Finding what
to savor in Italy
Commentary
by JoELLEN COLLINS
Thus,
when I awaken, I am touched not only by an almost daily series of gentle
mists clinging to the rich loam of the surrounding hillsides, but also by
that impressionistic, picture-postcard view.
Through the
window on the north side of the farmhouse I currently occupy in Umbria
near the Tuscany border, I see every morning emerging from the fog two of
the unrenovated brick structures that comprise part of the vast farm
belonging to my landlord’s family. Sometime during the night, after I
turn off the lights, I have arisen and flung open my little unscreened
window so that bugs will not plague my reading. Thus, when I awaken, I am
touched not only by an almost daily series of gentle mists clinging to the
rich loam of the surrounding hillsides, but also by that impressionistic,
picture-postcard view.
That sight
reminds me to count my blessings. Yesterday I may, indeed, have had an
unpleasant encounter with the police at the questura (regional
headquarters of the state police) in Perugia over the requirement to
obtain a certificate of travel if one lives in the countryside for more
than a week. It has been the cause of innumerable poor translations and
frustrations and challenges when confronting Italian bureaucracy. I have
already spent more hours in wrong lines than I wish to recall.
I may also
have spent a relatively isolated day in my area of the country: I didn’t
realize how limiting my lack of proficiency in the Italian language would
be, nor how few people speak English, in spite of the influence of the
Eurodollar and the European Common Market, whose official language is
English. I am searching for an intensive language school as I write this,
but many have closed for the year. In the meantime, I am at least spending
some time each week with a charming tutor in one of the small hill-towns
nearby.
I also
expected more visitors to my place: it can accommodate up to 38 guests,
and until Sept. 11 had at least a few bookings through Christmas.

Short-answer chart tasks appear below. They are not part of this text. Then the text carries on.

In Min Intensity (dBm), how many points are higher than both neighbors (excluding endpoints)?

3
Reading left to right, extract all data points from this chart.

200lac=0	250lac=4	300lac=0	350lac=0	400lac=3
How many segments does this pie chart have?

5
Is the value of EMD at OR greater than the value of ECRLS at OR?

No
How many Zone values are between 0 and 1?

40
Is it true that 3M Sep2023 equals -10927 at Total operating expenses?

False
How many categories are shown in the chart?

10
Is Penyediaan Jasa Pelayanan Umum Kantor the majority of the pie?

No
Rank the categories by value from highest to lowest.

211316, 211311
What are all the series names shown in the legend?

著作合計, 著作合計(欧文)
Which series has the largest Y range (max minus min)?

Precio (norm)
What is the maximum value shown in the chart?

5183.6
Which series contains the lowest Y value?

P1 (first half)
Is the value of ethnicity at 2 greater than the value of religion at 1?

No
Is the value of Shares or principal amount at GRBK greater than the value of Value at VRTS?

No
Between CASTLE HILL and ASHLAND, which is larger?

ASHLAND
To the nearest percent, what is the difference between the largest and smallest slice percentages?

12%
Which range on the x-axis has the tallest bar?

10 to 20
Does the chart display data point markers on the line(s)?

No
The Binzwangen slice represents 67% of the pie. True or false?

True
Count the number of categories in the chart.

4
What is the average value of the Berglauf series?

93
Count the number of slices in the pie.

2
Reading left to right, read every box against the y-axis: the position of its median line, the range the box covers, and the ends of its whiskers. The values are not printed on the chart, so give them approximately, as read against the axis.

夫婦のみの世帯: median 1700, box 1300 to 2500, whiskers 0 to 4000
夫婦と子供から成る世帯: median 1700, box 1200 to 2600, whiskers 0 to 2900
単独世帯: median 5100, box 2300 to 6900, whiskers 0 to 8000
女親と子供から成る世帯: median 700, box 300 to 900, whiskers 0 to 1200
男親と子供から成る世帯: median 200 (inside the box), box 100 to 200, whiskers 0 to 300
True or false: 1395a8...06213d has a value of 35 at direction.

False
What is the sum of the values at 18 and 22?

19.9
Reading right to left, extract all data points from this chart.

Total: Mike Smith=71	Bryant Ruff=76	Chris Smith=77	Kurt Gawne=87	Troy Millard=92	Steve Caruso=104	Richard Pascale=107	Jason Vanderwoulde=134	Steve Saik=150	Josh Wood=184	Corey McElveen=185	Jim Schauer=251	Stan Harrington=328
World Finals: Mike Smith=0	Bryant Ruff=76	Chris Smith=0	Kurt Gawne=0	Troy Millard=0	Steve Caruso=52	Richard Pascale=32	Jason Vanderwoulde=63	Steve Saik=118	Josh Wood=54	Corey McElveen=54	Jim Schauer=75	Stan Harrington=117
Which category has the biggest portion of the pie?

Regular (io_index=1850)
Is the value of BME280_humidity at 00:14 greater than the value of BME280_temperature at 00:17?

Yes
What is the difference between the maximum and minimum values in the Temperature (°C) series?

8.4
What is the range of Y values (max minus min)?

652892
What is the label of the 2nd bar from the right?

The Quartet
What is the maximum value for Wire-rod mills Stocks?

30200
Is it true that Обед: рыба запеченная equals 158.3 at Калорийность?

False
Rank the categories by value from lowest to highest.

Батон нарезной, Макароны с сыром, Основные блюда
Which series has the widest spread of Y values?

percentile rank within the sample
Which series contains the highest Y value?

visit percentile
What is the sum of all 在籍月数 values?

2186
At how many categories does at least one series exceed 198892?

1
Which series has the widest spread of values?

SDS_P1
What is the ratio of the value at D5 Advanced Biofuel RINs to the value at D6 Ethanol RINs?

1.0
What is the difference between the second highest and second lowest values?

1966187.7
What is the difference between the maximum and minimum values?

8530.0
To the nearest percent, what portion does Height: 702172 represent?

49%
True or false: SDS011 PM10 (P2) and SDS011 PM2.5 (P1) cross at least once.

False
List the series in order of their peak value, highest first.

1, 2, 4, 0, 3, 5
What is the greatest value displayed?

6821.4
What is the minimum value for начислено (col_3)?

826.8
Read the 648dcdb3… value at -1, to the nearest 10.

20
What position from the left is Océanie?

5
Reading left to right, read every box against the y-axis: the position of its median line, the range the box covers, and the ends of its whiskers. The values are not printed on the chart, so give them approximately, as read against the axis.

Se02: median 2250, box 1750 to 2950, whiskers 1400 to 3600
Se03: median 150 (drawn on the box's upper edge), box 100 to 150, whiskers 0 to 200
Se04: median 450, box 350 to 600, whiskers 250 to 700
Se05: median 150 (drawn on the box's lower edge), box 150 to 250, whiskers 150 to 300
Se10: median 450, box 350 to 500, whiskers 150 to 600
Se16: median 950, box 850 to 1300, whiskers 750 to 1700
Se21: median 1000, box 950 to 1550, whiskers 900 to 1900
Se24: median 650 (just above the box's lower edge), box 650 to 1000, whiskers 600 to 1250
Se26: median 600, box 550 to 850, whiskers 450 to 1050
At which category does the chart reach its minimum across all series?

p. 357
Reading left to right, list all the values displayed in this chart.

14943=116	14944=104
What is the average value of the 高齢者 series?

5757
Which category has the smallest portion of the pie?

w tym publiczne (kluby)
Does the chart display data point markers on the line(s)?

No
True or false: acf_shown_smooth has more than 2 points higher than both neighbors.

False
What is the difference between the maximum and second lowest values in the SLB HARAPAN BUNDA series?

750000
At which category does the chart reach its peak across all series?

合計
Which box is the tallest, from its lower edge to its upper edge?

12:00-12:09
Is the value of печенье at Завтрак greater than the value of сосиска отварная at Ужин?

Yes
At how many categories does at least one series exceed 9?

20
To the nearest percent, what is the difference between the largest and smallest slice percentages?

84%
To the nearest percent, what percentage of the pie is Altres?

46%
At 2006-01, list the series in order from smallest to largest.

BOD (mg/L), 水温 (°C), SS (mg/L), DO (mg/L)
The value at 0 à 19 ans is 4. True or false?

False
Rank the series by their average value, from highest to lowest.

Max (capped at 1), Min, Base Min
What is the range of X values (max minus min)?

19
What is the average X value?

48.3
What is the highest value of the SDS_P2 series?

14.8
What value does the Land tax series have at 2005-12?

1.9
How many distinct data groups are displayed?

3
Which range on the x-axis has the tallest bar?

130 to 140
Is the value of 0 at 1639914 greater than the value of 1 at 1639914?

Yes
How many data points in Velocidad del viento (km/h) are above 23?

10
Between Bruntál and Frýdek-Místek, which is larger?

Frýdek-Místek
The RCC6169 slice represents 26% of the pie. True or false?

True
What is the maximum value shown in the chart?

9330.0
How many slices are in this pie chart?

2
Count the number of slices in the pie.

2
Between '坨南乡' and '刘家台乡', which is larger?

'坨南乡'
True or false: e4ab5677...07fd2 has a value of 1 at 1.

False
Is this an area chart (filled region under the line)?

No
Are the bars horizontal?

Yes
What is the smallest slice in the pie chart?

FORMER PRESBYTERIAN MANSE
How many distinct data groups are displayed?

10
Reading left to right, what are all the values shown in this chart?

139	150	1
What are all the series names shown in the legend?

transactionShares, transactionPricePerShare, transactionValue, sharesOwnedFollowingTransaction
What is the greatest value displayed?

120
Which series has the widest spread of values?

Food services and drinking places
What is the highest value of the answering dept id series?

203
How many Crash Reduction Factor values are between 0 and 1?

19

That
obviously changed. Perhaps I am the only foolhardy person to keep intended
plans. In addition, at this time of the year most tourists have departed
and residents close down for the fall and winter, so there is none of what
I fancied as lively repartee among fellow tourists who would also spend
some time at the farmhouse. I had a naïve image of big hearty lunches
around a communal table. That’s for summer. I am the only person staying
here. I realize I have to be more assertive and just go somewhere and hang
out, hoping to use my minimal skills in the native language to meet
people. That is daunting. I am much shyer than I would wish.
When I
watch the BBC World News occasionally on the large TV in the central
living room of the complex, I often have to stifle the urge to leave here
and return to the proximity of home and hearth, to the arms of my friends
and family. I have probably chosen to be too far away at this time from
our country.
But then
there are those soft images at dawn!
The other
morning, I recalled the sensations I experienced upon awakening when I
lived in Thailand. There, I would be summoned from under my mosquito
netting by the crows of roosters and the calls of exotic birds, the yips
of neighborhood dogs fighting over food, a village loudspeaker playing the
national anthem at 6 a.m., the chants of the monks worshipping in the wat
next door, and the dampness of my nightclothes from a night spent in
stifling humidity. I taped the sounds as a reminder of the reasons I had
gone so far from my comfort zone.
Now in
Italy I experience different sensations: one is the forgotten pleasure of
freshly laundered and pressed sheets every week—no perma press
convenience laundry. My "luxury" sheets at home pale in
comparison! There are also sounds foreign to my usual Idaho awakening, the
pap, pap of gunshots from the rabbit hunters in the surrounding fields. My
landlord’s grandfather is one of the hunters: I see him heading out to
the fields, weapon in hand, dressed immaculately in a fine tweed jacket
and ascot. He cuts a handsome figure, the gentleman farmer with his erect
posture and full head of white hair, the regal master of his acreage. He
even occasionally works the fields in those elegant clothes, the retired
overseer helping his farmhands plant trees or monitoring the seasonal
turning of the earth.
"My"
farm is one of many the Italian government and the Common Market have
wisely subsidized as part of what is called agriturismo, the thrust being
that decaying farms be renovated to accommodate guests. Thus the beauty of
the rural countryside is insured as economic reality makes running farms
alone less and less profitable. There is a caveat: The farms must remain
fully productive, working farms. Mine grows tobacco and fat red and yellow
peppers and seems to thrive.
So I guess
I will stop complaining about feeling isolated and treasure this brief
respite from the tensions of the world. My language tutor even wrote
"molto bene" on my homework, and I felt like a proud "first
grader." There may be hope for me yet. In the meantime, I awaken to
that view, to solace and peace (except for a few gunshots), blessedly
healthy and ready to go out into that countryside one more day.